News - 19.07.2018

Exclusif - Pourquoi le président de la Commission européenne, Jean-Claude Juncker ne viendra pas la semaine prochaine à Tunis

Exclusif - Pourquoi le président de la Commission européenne, Jean-Claude Juncker ne viendra pas la semaine prochaine à Tunis

Annulation ? Non simple ‘’report’’, affirme-t-on à Leaders. Révélations. Il en avait sincèrement rêvé, et l’avait confirmé à maintes reprises, malgré la réticence de certains de ses conseillers : Jean-Claude Juncker, le président de la Commission européenne tenait beaucoup à sa visite à Tunis, initialement prévue la semaine prochaine. Cette visite-passion et hommage, comme il l’avait qualifiée lui-même en recevant le chef du gouvernement, le 25 avril dernier à Bruxelles lui tenait particulièrement à cœur. C’aurait été la première depuis 2011. Le hasard avait en effet voulu que sa dernière visite à Tunis remonte au 30 novembre - 1er décembre 2010, quelques jours seulement avant le déclenchement de la révolution, en tant que premier ministre du Luxembourg.

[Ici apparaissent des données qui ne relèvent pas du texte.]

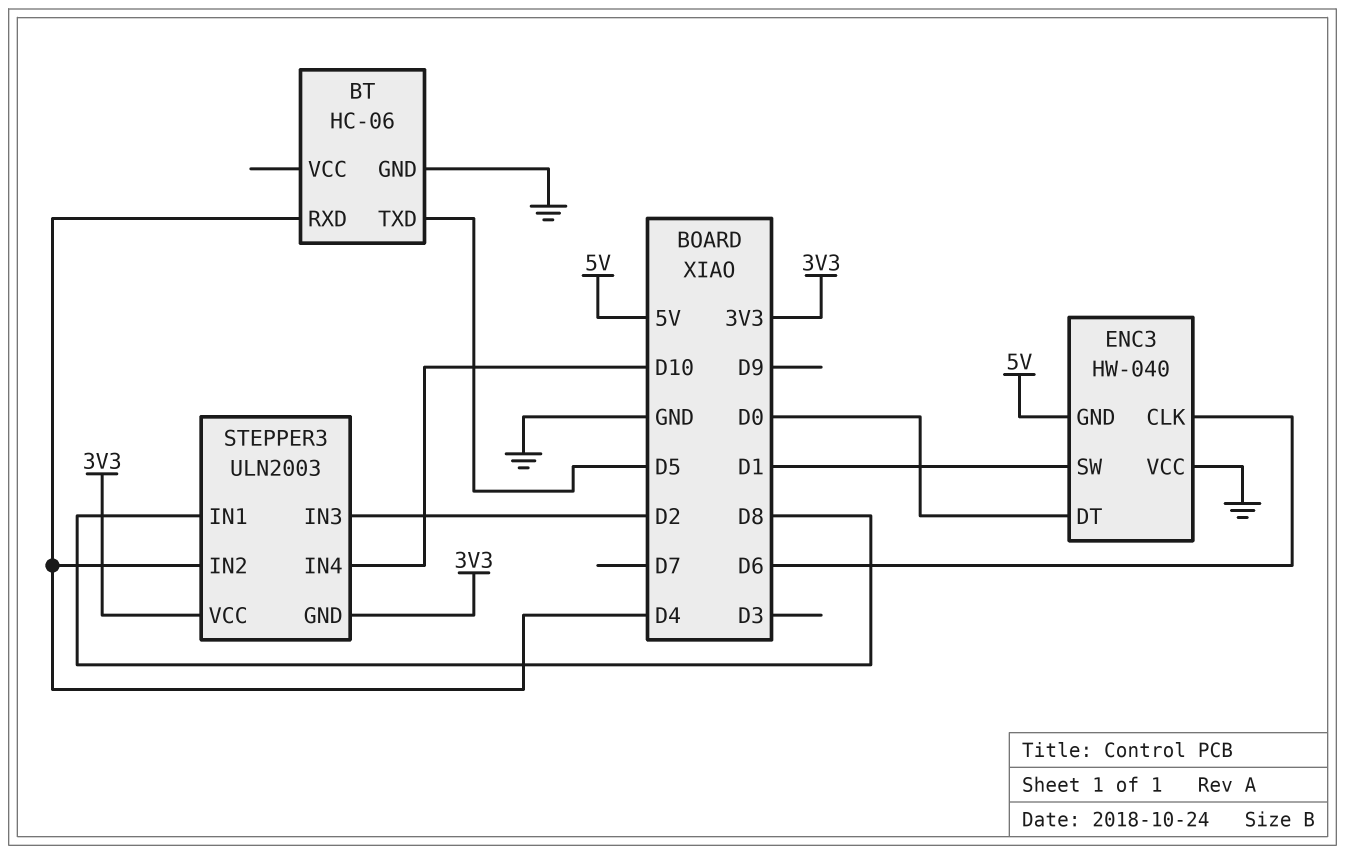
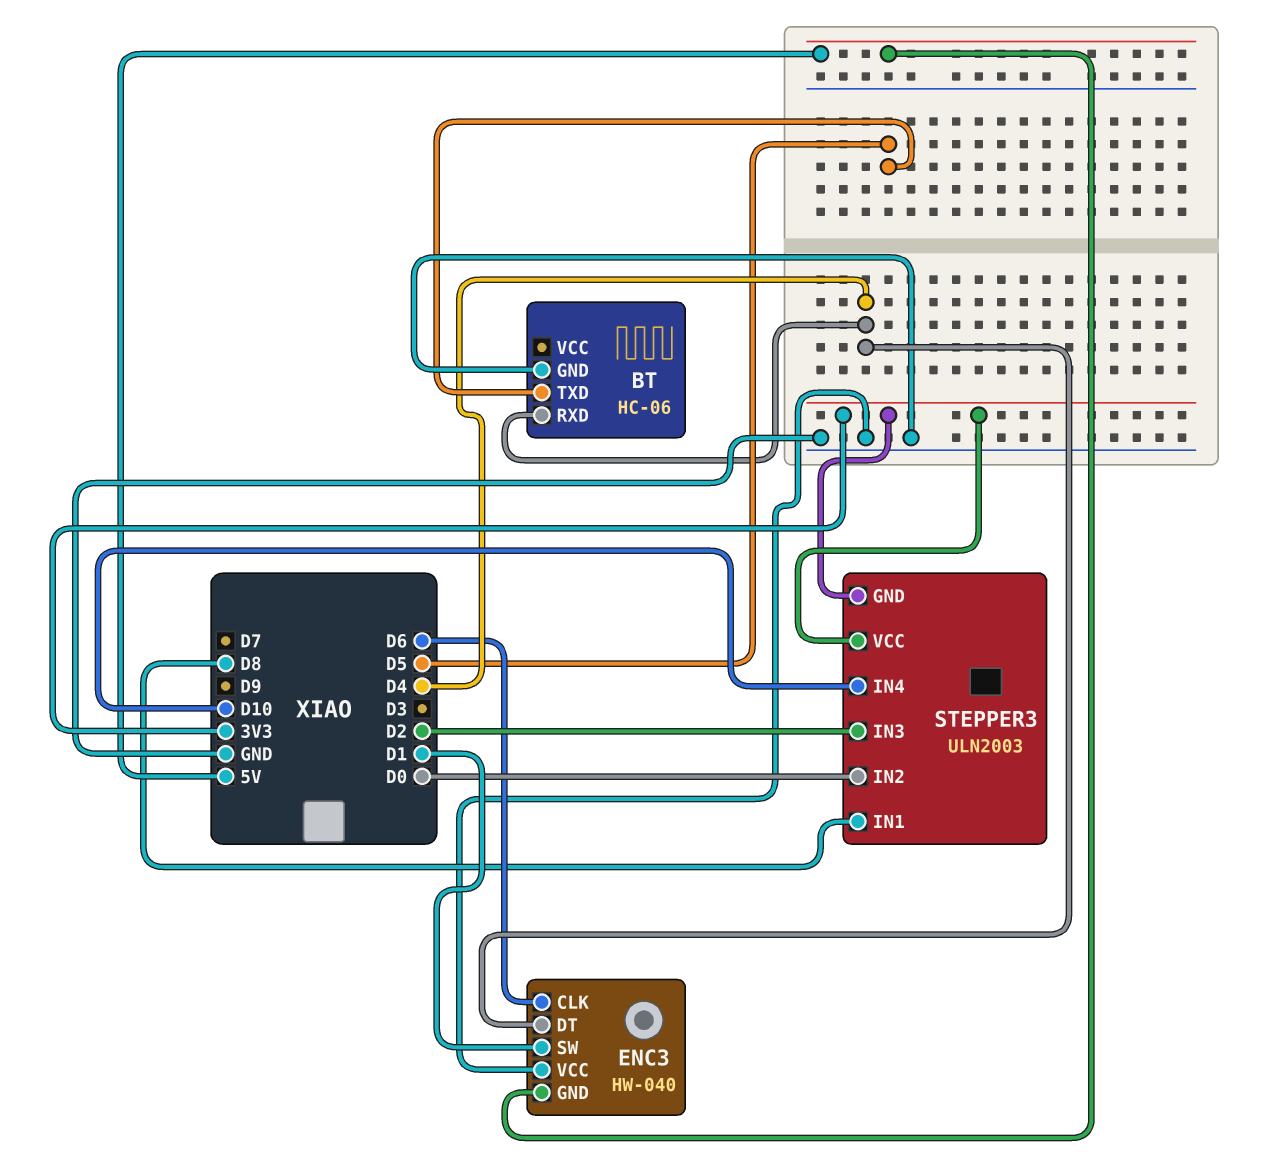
ENC3 pin DT: D0 -> D4
STEPPER3 pin IN2: D4 -> D0

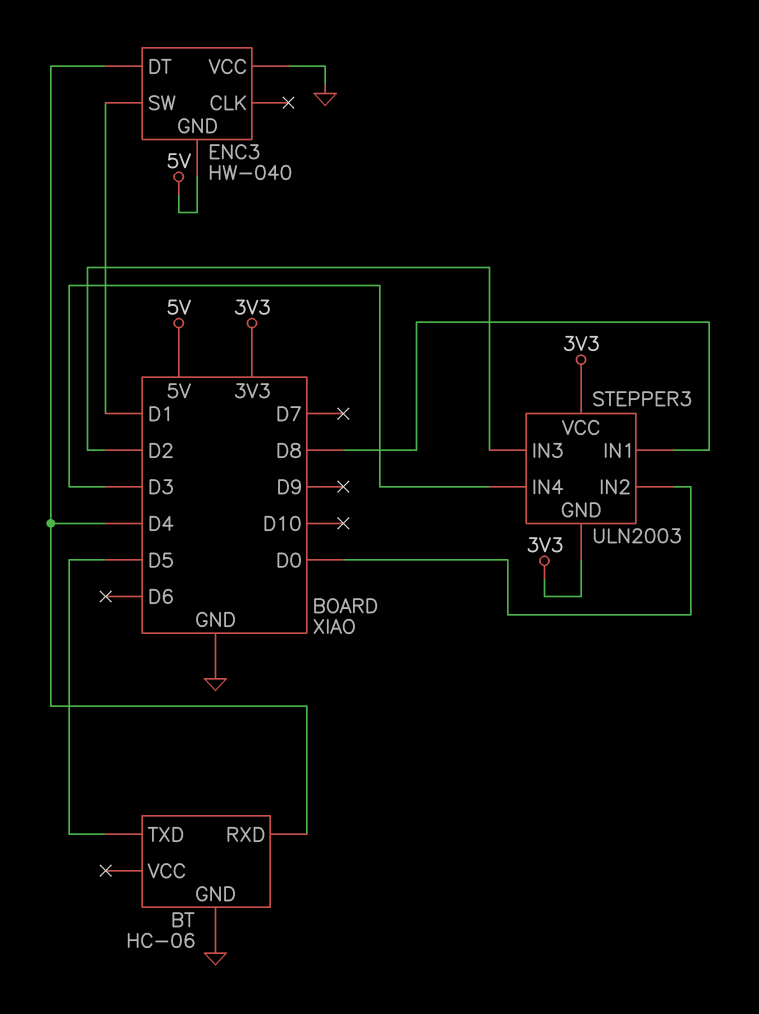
ENC3 pin CLK: D6 -> none
STEPPER3 pin IN4: D10 -> D3

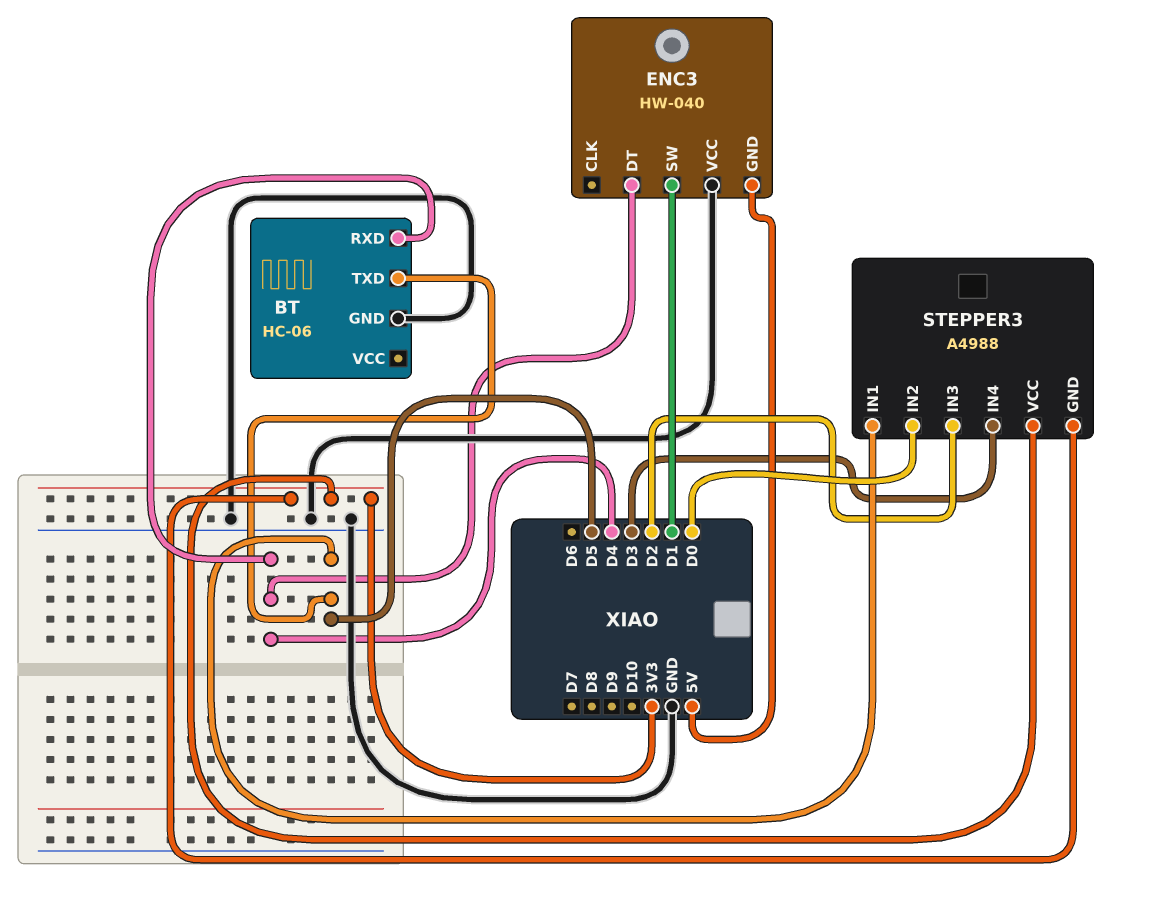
STEPPER3: ULN2003 -> A4988
STEPPER3 pin IN1: D8 -> D5

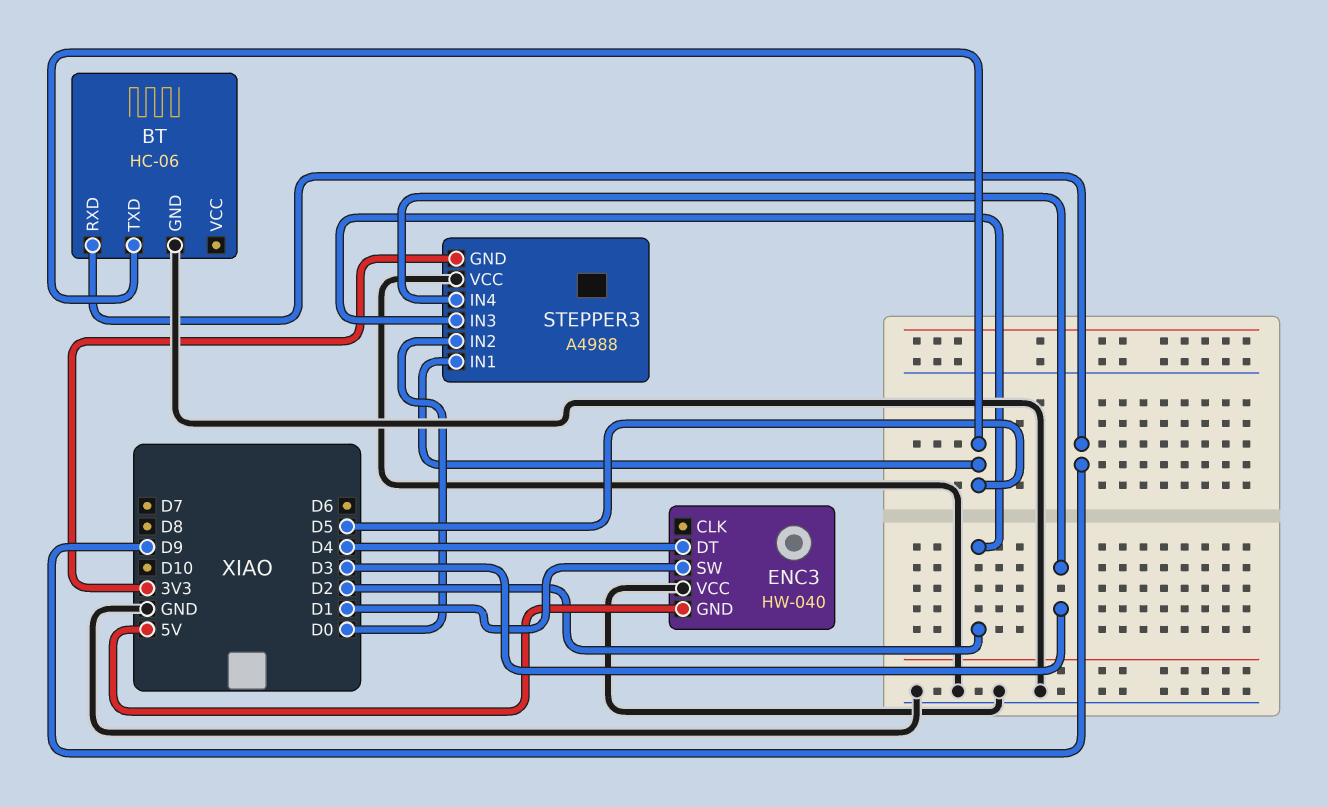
BT pin RXD: D4 -> D9
STEPPER3 pin VCC: 3V3 -> GND

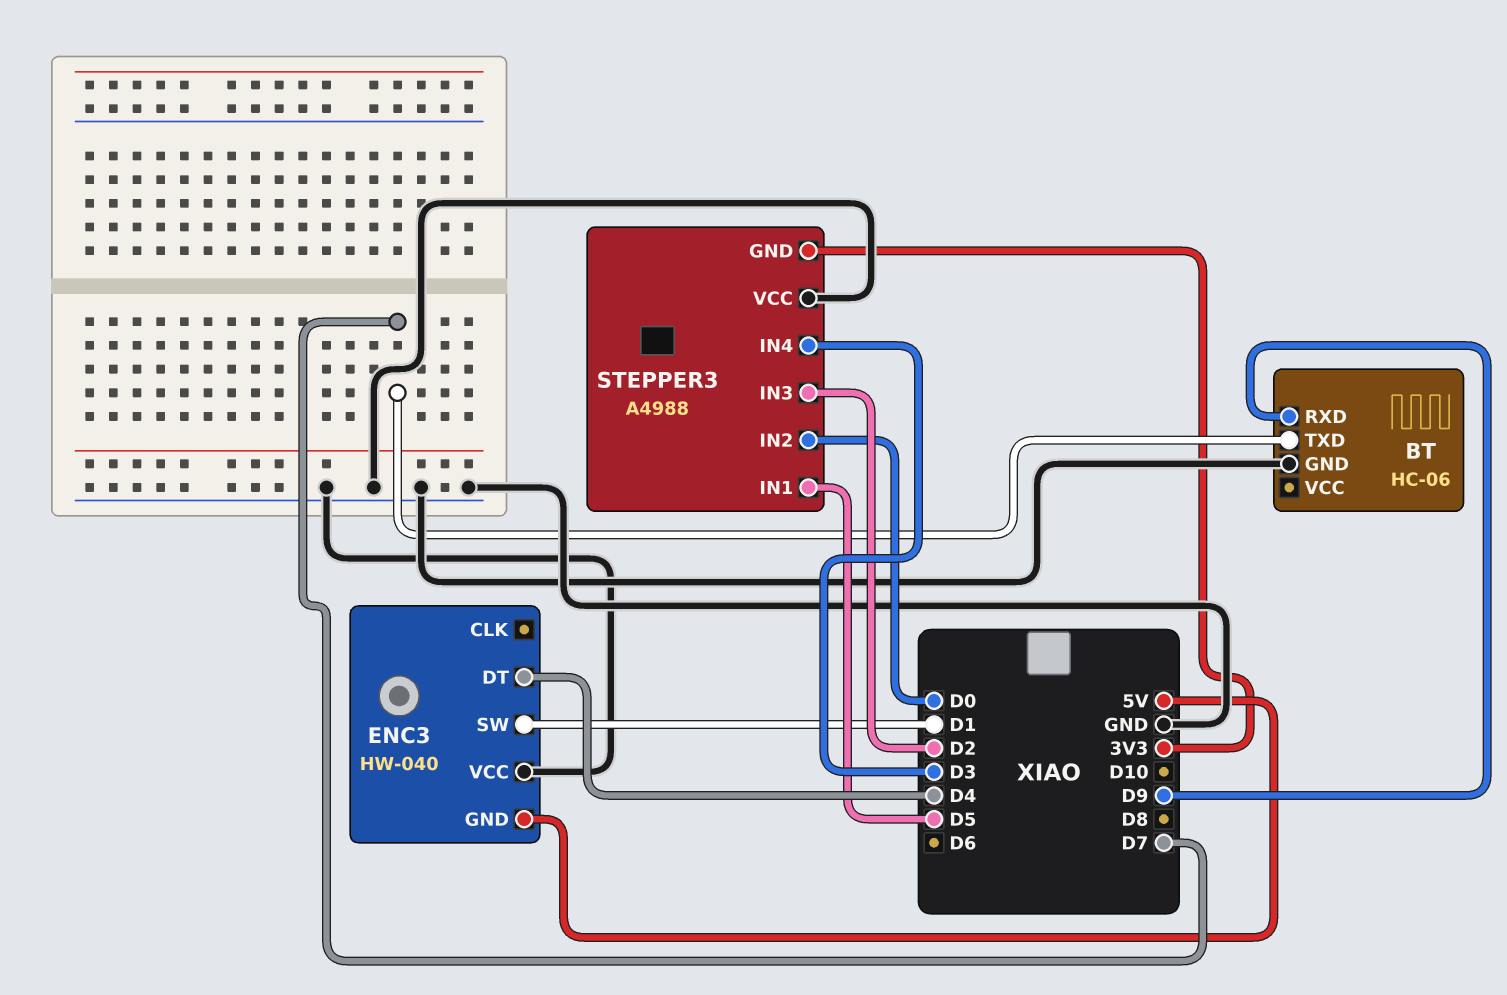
BT pin TXD: D5 -> D7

Le président Juncker doit patienter encore quelques mois avant de pouvoir exaucer son vœu. Pourquoi ?

« D’un commun accord avec les autorités tunisiennes, explique à Leaders l’ambassadeur de l’Union européenne à Tunis, Patrice Bergamini, il a été convenu de reporter cette visite. Une nouvelle date est même retenue, fin octobre prochain. En fait, c’est essentiellement en raison de la situation politique interne. Le président Juncker voulait attendre que ça se décante. Quel que soit  le titulaire de la Kasbah, il viendra dans un seul état d’esprit, celui de donner le signal fort de quelqu’un qui aime la Tunisie et appuie sa démarche. »

L’ambassadeur Bergamini précise que le président de la Commission européenne avait lui-même appelé Youssef Chahed le 5 juillet courant pour évoquer avec lui le report de son déplacement à Tunis, avec cette perspective de l’accomplir fin octobre prochain.

L’huile d’olive contre les pommes de terre et le lait

En fait, il n’y a pas que « la situation politique interne en Tunisie » qui est à l’origine de ce report. Il y a ce fameux dossier de l’huile d’olive qui, au lieu de lubrifier davantage les relations de l’Europe avec la Tunisie, pose aujourd’hui problème. Triomphalement à bonne raison, Youssef Chahed avait annoncé à l’issue de ses entretiens le 24 avril à Bruxelles l’augmentation du quota d’exportation d’huile d’olive en Europe de 30 000 tonnes supplémentaires sur deux ans, soit 95 000 tonnes. La décision est de taille, un millier de tonnes seulement est déjà significatif. Imaginez l’impact de 30.000 tonnes additionnelles d’huile d’olive en bouteille, pour le cultivateur, l’oleifacteur, l’embouteilleur, l’exportateur, tunisiens... Sauf que trois mois après cette annonce, rien ne s’est fait. 

La mise en place devait commencer à la rentrée, dès le mois de septembre, le dossier est bloqué. Bruxelles en accuse « la bureaucratie tunisienne qui tarde à mettre au point par des tergiversations les modalités opérationnelles y afférentes ». « Grave accusation » que Tunis dénonce avec vigueur. « En fait, l’Union européenne conditionne ce quota supplémentaire par l’autorisation de l’accès en Tunisie de certains produits d’origine européenne, tels que les pommes de terre et le lait. C’est du donnant-donnant qui s’exerce sur nous en pression bien pénalisante», révèle à Leaders une source proche du dossier. Pas de pommes de terre et de lait, européens en Tunisie, pas d’huile d’olive tunisienne, en plus, en Europe !
Bref, attendons donc que « ça se décante » de part et d’autre... Mais, avec l’Union européenne, il n’y a pas que cela : parlons migration respectueuse et organisée, Aleca équitable, appui substantiel au budget et au développement, politique de voisinage, sécurité dans le bassin méditerranéen, protection des fonds marins et de l’environnement... Des dossiers qui ne peuvent attendre.